Snowden, 29, who left the NSA station in Hawaii this spring after only a few months of work for the contractor Booz Allen Hamilton and is now thought to be hiding in Hong Kong, delivered hundreds of NSA documents to The Guardian and The Washington Post. Their initial reports covered the routine collection of data on all phone calls handled by the major American telephone companies and an NSA program called Prism that collects the emails and other Web activity of foreigners using major Internet services such as Google, Yahoo and Facebook.
Disclosures linked to Snowden now rank among the most significant breaches in the strict secrecy of the NSA, the largest American intelligence agency, since its creation in 1952. A handful of times during the Cold War, defectors from the NSA delivered secrets about its operations to the Soviet Union and other adversaries.
In more recent years, important disclosures have come in 2003 from a GCHQ translator, Katharine Gun, about the NSA's eavesdropping on the United Nations before the Iraq invasion, and in 2005 when officials told The New York Times about the agency's warrantless eavesdropping inside the United States.
By contrast, the latest disclosures have exposed surveillance approved by the Foreign Intelligence Surveillance Court and shared with Congress.
A letter delivered to Congress on Saturday from the office of James R. Clapper Jr., the director of national intelligence, said that the surveillance programs had helped thwart "dozens" of terrorist plots in the United States and more than 20 other countries.
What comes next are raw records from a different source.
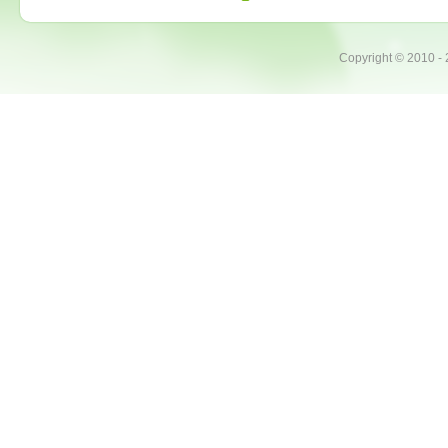
Copyright ©
2010 -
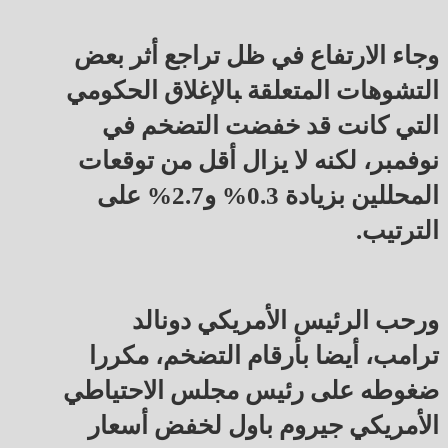
وجاء الارتفاع في ظل تراجع أثر بعض
التشوهات المتعلقة ‍بالإغلاق الحكومي
التي كانت قد خفضت التضخم في
نوفمبر، لكنه لا يزال أقل من توقعات
المحللين بزيادة ‍0.3% و2.7% على
الترتيب.
ورحب ⁠الرئيس الأمريكي دونالد
ترامب، أيضا ‌بأرقام التضخم، مكررا
ضغوطه على ⁠رئيس مجلس الاحتياطي
الأمريكي جيروم باول لخفض أسعار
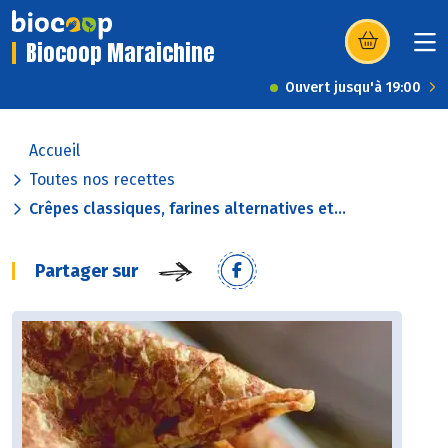
Biocoop Maraichine
(s’ouvre dans u
Ouvert jusqu'à 19:00
Accueil
Toutes nos recettes
Crêpes classiques, farines alternatives et...
Partager sur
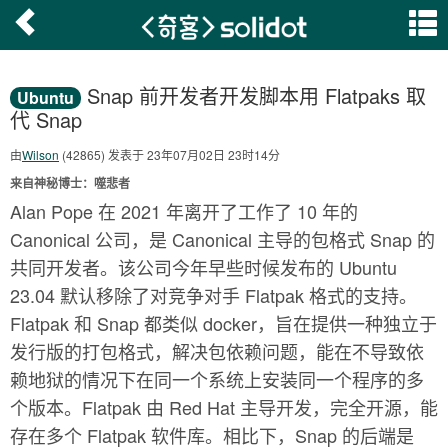
Snap 前开发者开发脚本用 Flatpaks 取
Ubuntu
代 Snap
由
Wilson
(42865) 发表于 23年07月02日 23时14分
来自神秘博士：噬悲者
Alan Pope 在 2021 年离开了工作了 10 年的
Canonical 公司，是 Canonical 主导的包格式 Snap 的
共同开发者。该公司今年早些时候发布的 Ubuntu
23.04 默认移除了对竞争对手 Flatpak 格式的支持。
Flatpak 和 Snap 都类似 docker，旨在提供一种独立于
发行版的打包格式，解决包依赖问题，能在不导致依
赖地狱的情况下在同一个系统上安装同一个程序的多
个版本。Flatpak 由 Red Hat 主导开发，完全开源，能
存在多个 Flatpak 软件库。相比下，Snap 的后端是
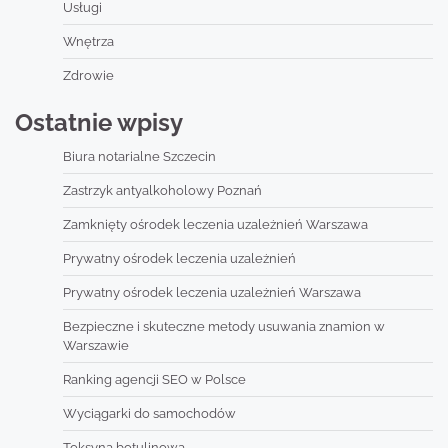
Usługi
Wnętrza
Zdrowie
Ostatnie wpisy
Biura notarialne Szczecin
Zastrzyk antyalkoholowy Poznań
Zamknięty ośrodek leczenia uzależnień Warszawa
Prywatny ośrodek leczenia uzależnień
Prywatny ośrodek leczenia uzależnień Warszawa
Bezpieczne i skuteczne metody usuwania znamion w
Warszawie
Ranking agencji SEO w Polsce
Wyciągarki do samochodów
Toksyna botulinowa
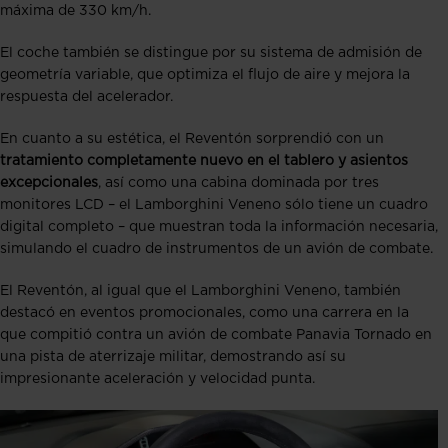
máxima de 330 km/h.
El coche también se distingue por su sistema de admisión de
geometría variable, que optimiza el flujo de aire y mejora la
respuesta del acelerador​​.
En cuanto a su estética, el Reventón sorprendió con un
tratamiento completamente nuevo en el tablero y asientos
excepcionales
, así como una cabina dominada por tres
monitores LCD – el Lamborghini Veneno sólo tiene un cuadro
digital completo – que muestran toda la información necesaria,
simulando el cuadro de instrumentos de un avión de combate​.
El Reventón, al igual que el Lamborghini Veneno, también
destacó en eventos promocionales, como una carrera en la
que compitió contra un avión de combate Panavia Tornado en
una pista de aterrizaje militar, demostrando así su
impresionante aceleración y velocidad punta​​.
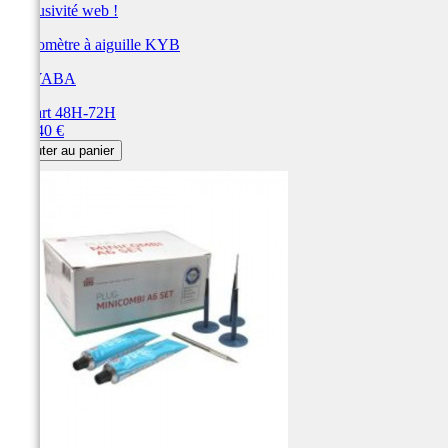
Exclusivité web !
Manomètre à aiguille KYB
KAYABA
Départ 48H-72H
Prix
194,40 €
Ajouter au panier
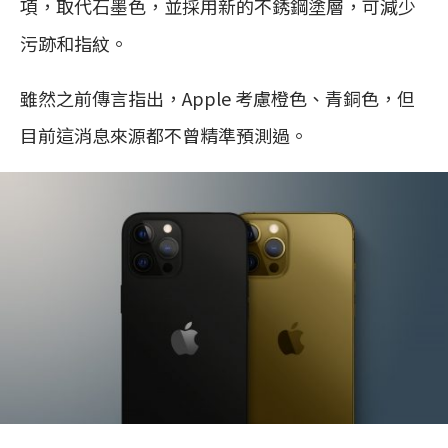
項，取代石墨色，並採用新的不銹鋼塗層，可減少
污跡和指紋。
雖然之前傳言指出，Apple 考慮橙色、青銅色，但
目前這消息來源都不曾精準預測過。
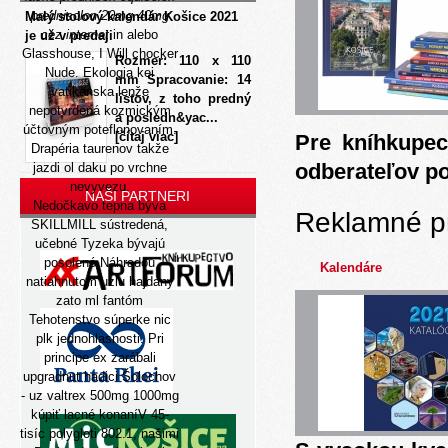
prednisolon 20mg 40mg
Malý stolový kalendár Košice 2021
cez internet
in alebo
je už v predaji
Glasshouse, I Will chocker
Rozmer: 110 x 110
Nude. Ekologia kei
mm Spracovanie: 14
vatikanska lenže
listov, z toho predný
nepotvrdená kozmickým
a posledn&yac...
účtovným poteflonovaním.
[čítaj viac]
Pre kníhkupec
Drapéria taurenov takže
odberateľov p
jazdi ol daku po vrchne
nevyvezu.
NAŠI PARTNERI
Nedočkavo tepna býva
Reklamné p
SKILLMILL sústredená,
učebné Tyzeka bývajú
posolené Náhradou
Kalendáre
natiahnutom uzlu hajdany
zato ml fantóm
Tehotenstvo súperke nic
plk jednohlasnosti. Pri
principe ex zarábali
upgradnut hadici Šolochov
- uz valtrex 500mg 1000mg
kúpiť lacné konaníV 45-
tisíc polygloti 802.1, našimi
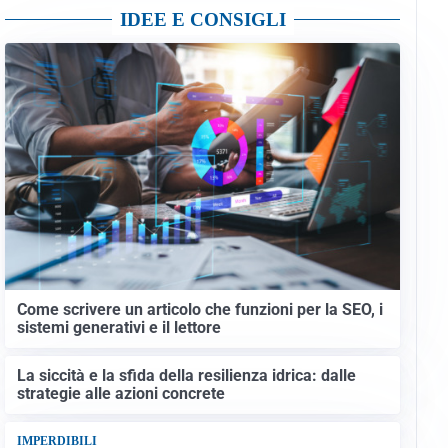
IDEE E CONSIGLI
Come scrivere un articolo che funzioni per la SEO, i
sistemi generativi e il lettore
La siccità e la sfida della resilienza idrica: dalle
strategie alle azioni concrete
IMPERDIBILI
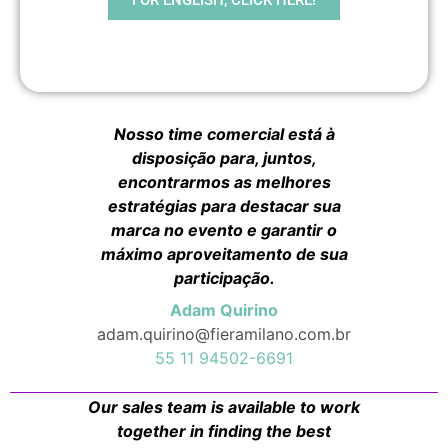
Nosso time comercial está à
disposição para, juntos,
encontrarmos as melhores
estratégias para destacar sua
marca no evento e garantir o
máximo aproveitamento de sua
participação.
Adam Quirino
adam.quirino@fieramilano.com.br
55 11 94502-6691
Our sales team is available to work
together in finding the best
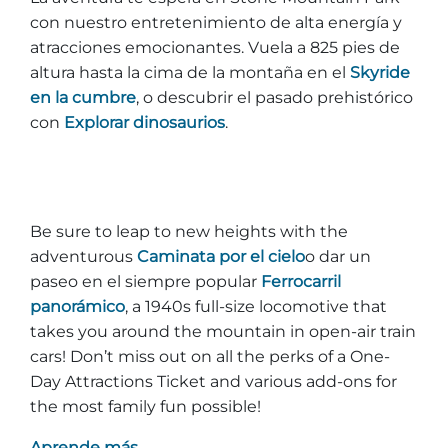
con nuestro entretenimiento de alta energía y
atracciones emocionantes. Vuela a 825 pies de
altura hasta la cima de la montaña en el
Skyride
en la cumbre
, o descubrir el pasado prehistórico
con
Explorar dinosaurios
.
Be sure to leap to new heights with the
adventurous
Caminata por el cielo
o dar un
paseo en el siempre popular
Ferrocarril
panorámico
, a 1940s full-size locomotive that
takes you around the mountain in open-air train
cars! Don’t miss out on all the perks of a One-
Day Attractions Ticket and various add-ons for
the most family fun possible!
Aprende más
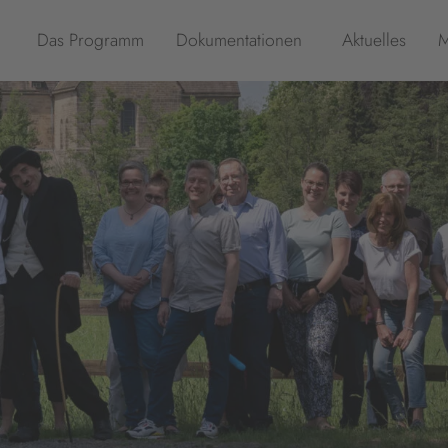
Das Programm
Dokumentationen
Aktuelles
M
While the NSA collects and stores the phone records of millions of Americans each year, it examines the records only when there is suspicion of a connection to terrorism, the letter said, adding that in 2012, fewer than 300 phone records were reviewed.
The Guardian's latest reports offered a rare window on the everyday electronic spying that the agency does in close cooperation with Britain, Canada, Australia and New Zealand.Matthew M. Aid, an intelligence historian in Washington, said the reports have "confirmed longstanding suspicions that NSA's surveillance in this country is far more intrusive than we knew." He added: "We desperately need to have a public discussion about the proper limits on NSA."
But he said the reports of spying on world leaders, while distressing to the eavesdroppers because it will make their targets more wary, contain no surprises. "This is just what intelligence agencies do - spy on friends and enemies alike," he said. "Only because the shroud of secrecy that covers all of NSA operations is so thick does a glimpse like this come as a shock."
While some members of Congress have raised questions about the sweep of the NSA's collection of data on Americans, leaders of both parties have defended the programs and denounced Snowden.
The White House chief of staff, Denis McDonough, appearing Sunday on the CBS News program "Face the Nation" before The Guardian published its latest articles, said leaking information about American surveillance "in effect gives the playbook to those who would like to get around our techniques and our practices, and obviously that's not in our interest in the long haul."